Par exemple, il y a eu Fujiwara no Shunzei (1114 – 1204), une sorte de Léonard de Vinci de la calligraphie japonaise, un homme assez exceptionnel qui a révolutionné l’écriture des kana en donnant un rythme inédit à son pinceau et qui a vécu jusqu’à l’âge de… 90 ans !!! Par-delà de sa forte constitution, c’était aussi un très bon vivant à qui on a reconnu plus de vingt enfants et parmi ses nombreux fils, on compte Fujiwara no Sadaie (1162-1241), le poète-calligraphe à l’origine de l’anthologie de poésie Hyakunin-isshu… qui s’est éteint à l’âge de 79 ans. Dans les trois calligraphes qui ont reçu le titre honorifique « sanseki 三跡 » (les trois plus grand pinceaux du Japon médiéval), le premier Ono no Michikaze (894-967) est mort à 86 ans, le second et le troisième font un peu moins fort, ils restent bien au-dessus de la moyenne : Fujiwara no Sukemasa (944-998) à 54 ans et Fujiwara no Yukinari (972-1027) à 55 ans. Un autre grand classique dans son genre, Ki no Tsurayuki (872-945), dont les écrits sont devenus les standards de l’écriture kana, a vécu jusqu’à l’âge de 79 ans.
Et voilà où ce blog voulait en venir : de toute évidence calligraphie (et/ou poésie) japonaise et longévité font très bon ménage ! Alors assumons pleinement notre âge en nous munissant d’un bon pinceau !!!

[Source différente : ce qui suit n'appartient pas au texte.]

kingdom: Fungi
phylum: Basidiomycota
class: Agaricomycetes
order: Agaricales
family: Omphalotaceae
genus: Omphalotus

Par petit souci d’objectivité tout de même, soulignons un fait important : dans le domaine de la calligraphie, c’est grâce au cumul des heures d’entraînement sur de longues années que l’on acquiert une maîtrise exceptionnelle du pinceau ; c’est donc d’une sorte de nécessité que découle le fait que les grands maîtres de calligraphie sont âgés. Un calligraphe, tout talentueux qu’il soit mais qui disparaît « prématurément », aura fort peu de chance de rester dans les annales à cause d’un manque de maturité principalement.
Que la pratique de la calligraphie ait concrètement un effet bénéfique pour la santé… cela reste à prouver effectivement. Tout du moins, on sait que prendre de l’âge (sous réserve de vieillir normalement, entendons-nous bien) n’a pas d’incidence sur la maîtrise du pinceau ; vous progresserez jusqu’à vos derniers instants si vous ne lâchez pas la pratique. J’aurais aussi tendance à penser qu’il y a aussi une sorte d’effet « placebo » très efficace : un calligraphe un tant soit peu ambitieux qui veut faire carrière aura vite compris l’importance d’un entraînement régulier à mener sur plusieurs décennies et d’une certaine hygiène de vie à maintenir également… Tout est permis mais il vaut mieux éviter de boire trop d’alcool pour continuer à manier le pinceau avec dextérité ou pour ne pas oublier le texte que vous voulez écrire par exemple. Ce genre de motivation peut vraisemblablement contribuer à maintenir une personne en bonne santé pendant plusieurs décennies.
Pour reprendre l’exemple de nos seniors calligraphes de la période Heian, c’est un peu l’impression qui en ressort : c’étaient en règle général des personnes qui ont eu une activité calligraphique et poétique soutenue jusqu’à la fin de leur vie… à l’image du doyen, Fujiwara no Shunzei, mort de la malaria qu’il aurait probablement attrapée en assistant à un concours de poésie dans lequel il présidait le jury… c’étaient malheureusement les « risques du métier » à cette époque et je vous rassure tout de suite : aujourd’hui la calligraphie japonaise ne présente pas plus de risques qu’un traitement hormonal au DHEA.